The team concluded, “Here we reveal that silencing by neuronal dsRNA can differ from silencing by other sources of dsRNA in its requirement for EGO-1 in the absence of RRF-1 … we demonstrate that EGO-1 can compensate for the lack of RRF-1 when dsRNA from neurons is used to silence genes in intestinal cells … We provide a single-cell resolution view of silencing by neuronal dsRNA and find that each animal has a different set of intestinal cells that can rely on EGO-1 for gene silencing.”
” … which enzyme gets used varies from cell to cell, and which cells use which enzyme varies from worm to worm,” Jose said. “You can’t tell from looking at them which cells use the alternative molecule, and from the cell’s perspective, it doesn’t matter which molecule it uses.” He suggests that functional mosaicism could explain why current drugs may not be able to completely eradicate bacterial infections or cancer cells. Some cancer cells or bacteria might persist by using a different mechanism to the one targeted by therapy, and so lead to relapse or antibiotic resistance. “We speculate that functional mosaicism could contribute to the escape from targeted therapies …” the authors wrote.
“It may not be that these diseases are developing some new mechanism to survive,” Jose noted. “It may be that they already had more than one way of doing the same thing, and the alternates step in to replace whatever the therapeutic treatments knock out.”

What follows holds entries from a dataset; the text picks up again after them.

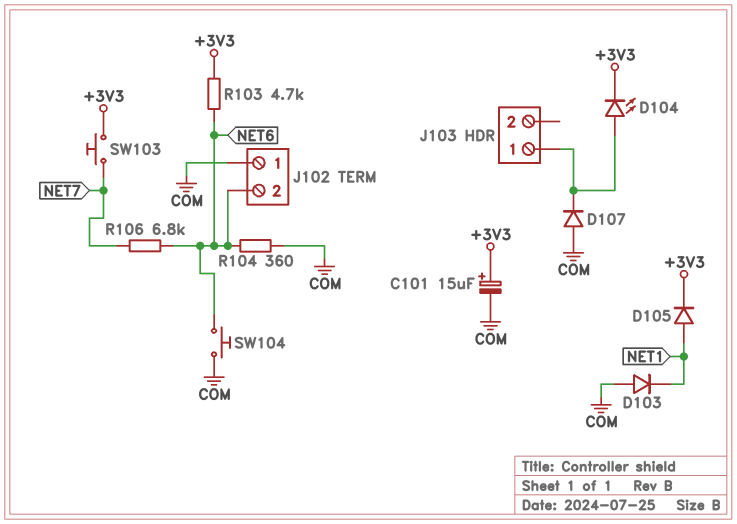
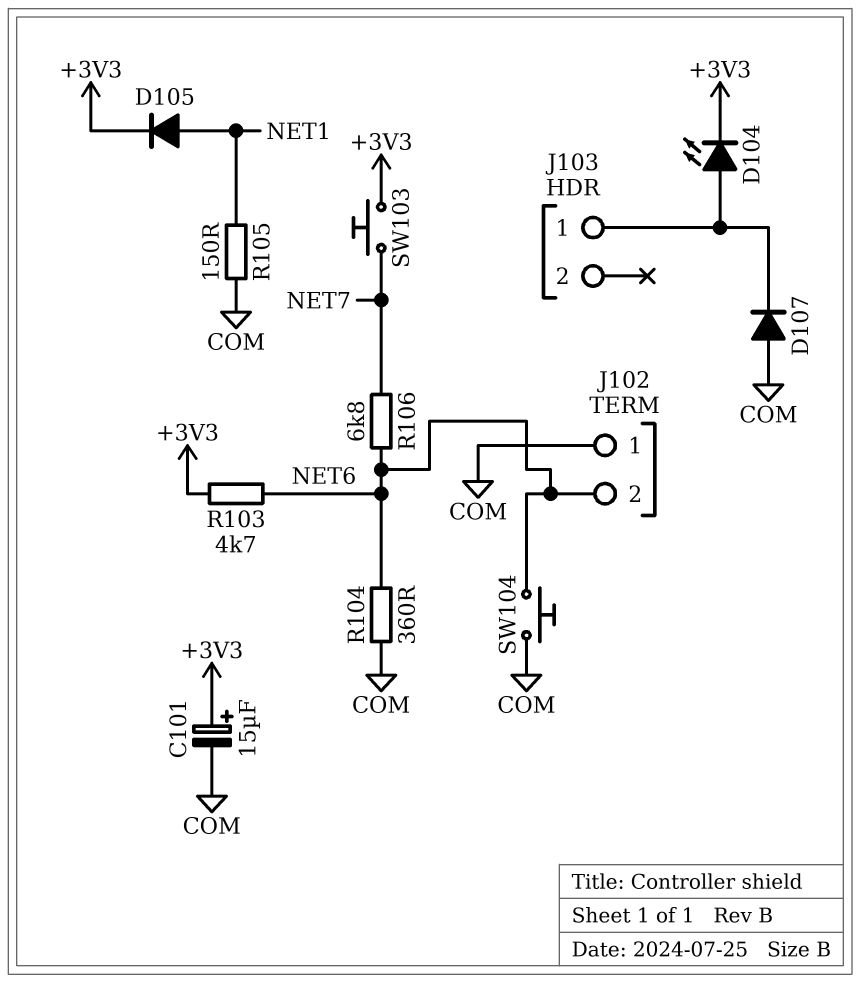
D103: diode (A COM, K NET1) -> none
R105: none -> 150 (COM, NET1)

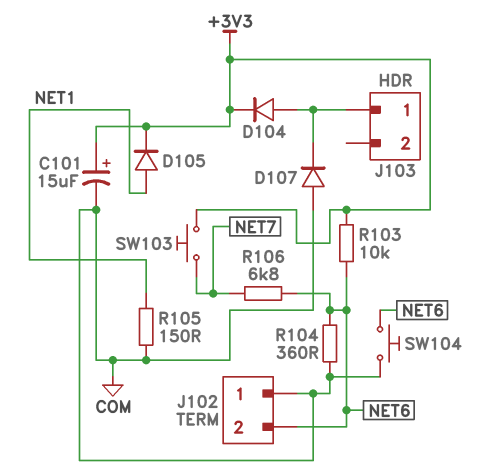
D104: LED (A J103/1, K +3V3) -> diode (A J103/1, K +3V3)
R103: 4.7k (+3V3, NET6) -> 10k (+3V3, NET6)

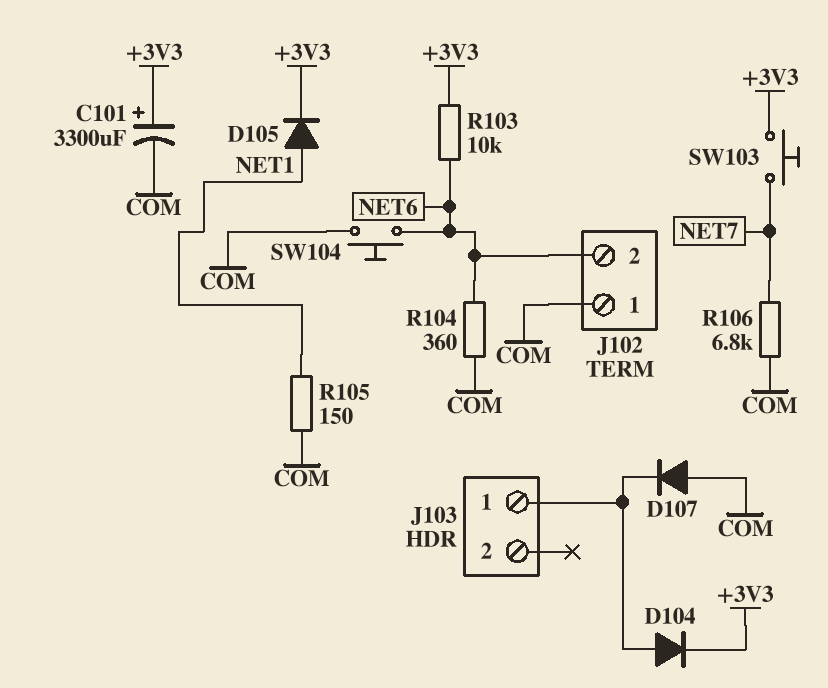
C101: 15uF (plus +3V3, minus COM) -> 3300uF (plus +3V3, minus COM)
R106: 6.8k (NET6, NET7) -> 6.8k (COM, NET7)

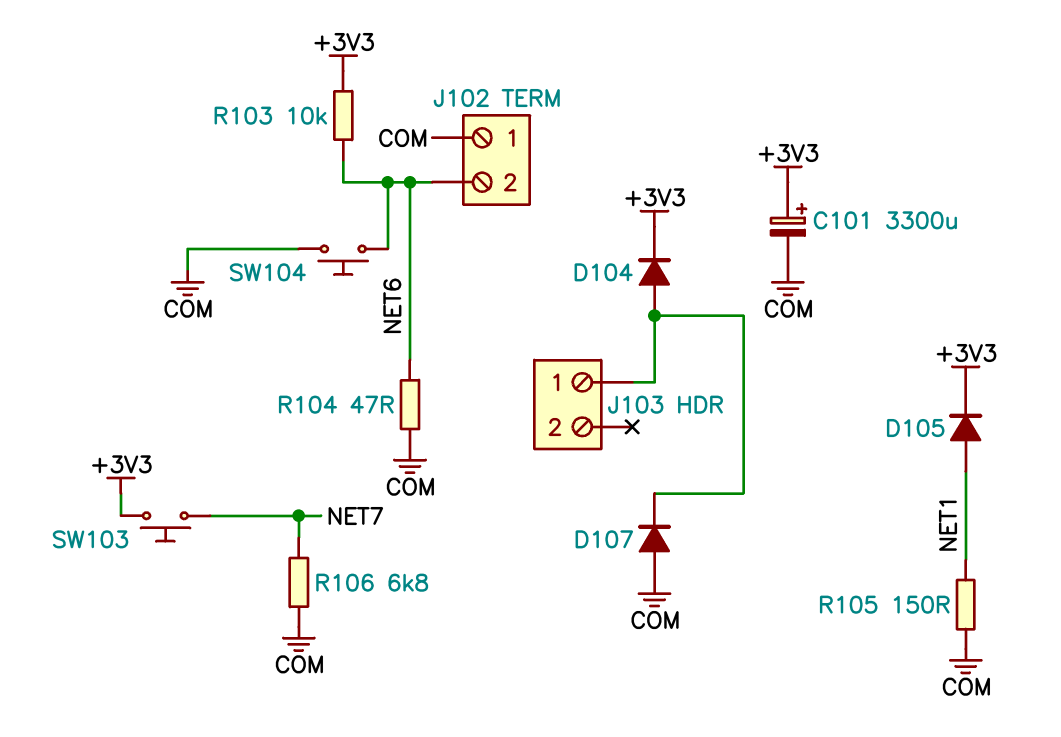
R104: 360 (COM, NET6) -> 47 (COM, NET6)

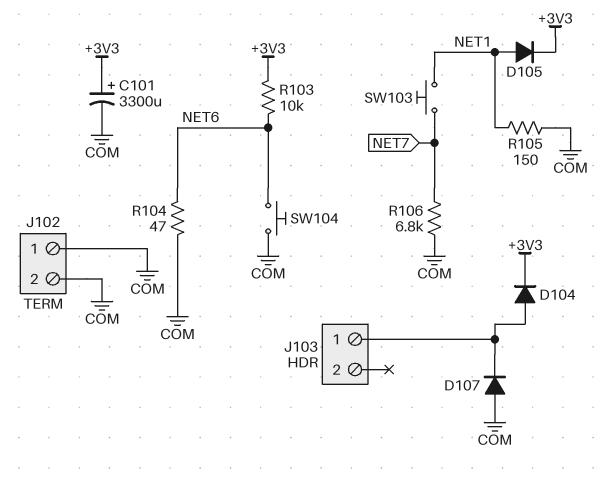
J102 pin 2: NET6 -> COM
SW103: button (+3V3, NET7) -> button (NET1, NET7)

Cellular processes are commonly examined at the level of body tissues, with the assumption that a process will be carried out in the same way in all cells of the same type. According to Jose, scientists should now consider the possibility of functional mosaicism, and so may need to carry out far more detailed examination of processes at the single-cell level both before and after treatment.
Although the investigators have not yet looked for functional mosaicism in other cellular processes, the new findings represent a previously unknown and unexpected level of variability that, according to Jose, is likely to exist in many other cellular processes. The researchers suggest that functional mosaicism may also provide new insights into the evolution of processes that develop using different mechanisms. It could, effectively, “… allow developmental systems to drift over evolutionary time,” the investigators stated.
“Imagine starting off with two equally good ways of doing one thing, and as populations separate and begin to speciate, a mutation could cause one population to get stuck doing that thing one way, and the other population could get stuck doing it the alternative way,” Jose said. “You could end up with two completely different ways of doing the same thing.”
For example, vision exists throughout the animal kingdom, but eyes have developed differently among animal groups. Functional mosaicism in a biological process responsible for sensing light in an early ancestor could have led to the divergence in visual systems that exist among the different species today. “Now that we know about functional mosaicism, we can go looking for it,” Jose said. “It doesn’t exist in every process to be sure, but it is something we have to be aware of.”